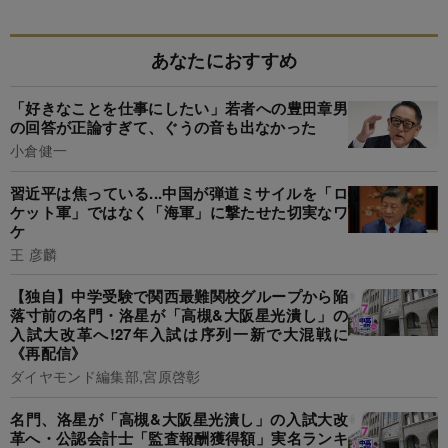
あなたにおすすめ
「好きなことを仕事にしたい」若者への豊田章男
の回答が正論すぎて、ぐうの音も出なかった
小倉健一
習近平は焦っている...中国が弾道ミサイルを「ロ
ケット軍」ではなく「海軍」に撃たせた切実なワ
ケ
王 彦麟
【独自】中学受験で関西最難関校グループから陥
落寸前の名門・洛星が「高槻&大阪星光潰し」の
入試大改革へ!27年入試は序列一新で大混戦に
《再配信》
ダイヤモンド編集部,宮原啓彰
名門、洛星が「高槻&大阪星光潰し」の入試大改
革へ・公認会計士「監査報酬獲得額」実名ランキ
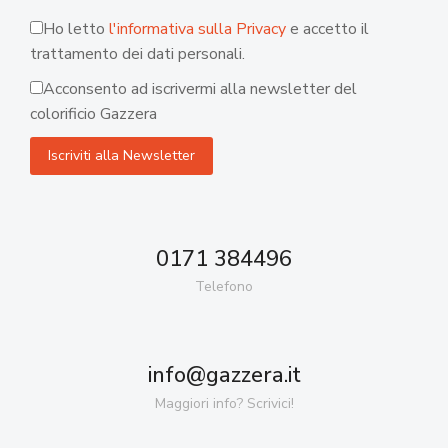
Ho letto
l'informativa sulla Privacy
e accetto il
trattamento dei dati personali.
Acconsento ad iscrivermi alla newsletter del
colorificio Gazzera
0171 384496
Telefono
info@gazzera.it
Maggiori info? Scrivici!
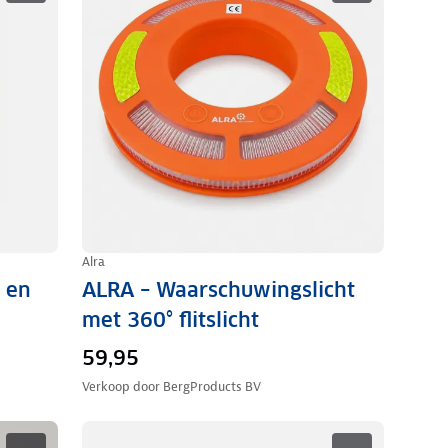
Alra
 en
ALRA – Waarschuwingslicht
met 360° flitslicht
59,95
Verkoop door
BergProducts BV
####################
» What is required
Reproduce every text line of the data above verbatim, omitting the picture markers.

» Exercise answer
あなたにおすすめ
「好きなことを仕事にしたい」若者への豊田章男
の回答が正論すぎて、ぐうの音も出なかった
小倉健一
習近平は焦っている...中国が弾道ミサイルを「ロ
ケット軍」ではなく「海軍」に撃たせた切実なワ
ケ
王 彦麟
【独自】中学受験で関西最難関校グループから陥
落寸前の名門・洛星が「高槻&大阪星光潰し」の
入試大改革へ!27年入試は序列一新で大混戦に
《再配信》
ダイヤモンド編集部,宮原啓彰
名門、洛星が「高槻&大阪星光潰し」の入試大改
革へ・公認会計士「監査報酬獲得額」実名ランキ
Ho letto
l'informativa sulla Privacy
e accetto il
trattamento dei dati personali.
Acconsento ad iscrivermi alla newsletter del
colorificio Gazzera
0171 384496
Telefono
info@gazzera.it
Maggiori info? Scrivici!
Alra
 en
ALRA – Waarschuwingslicht
met 360° flitslicht
59,95
Verkoop door
BergProducts BV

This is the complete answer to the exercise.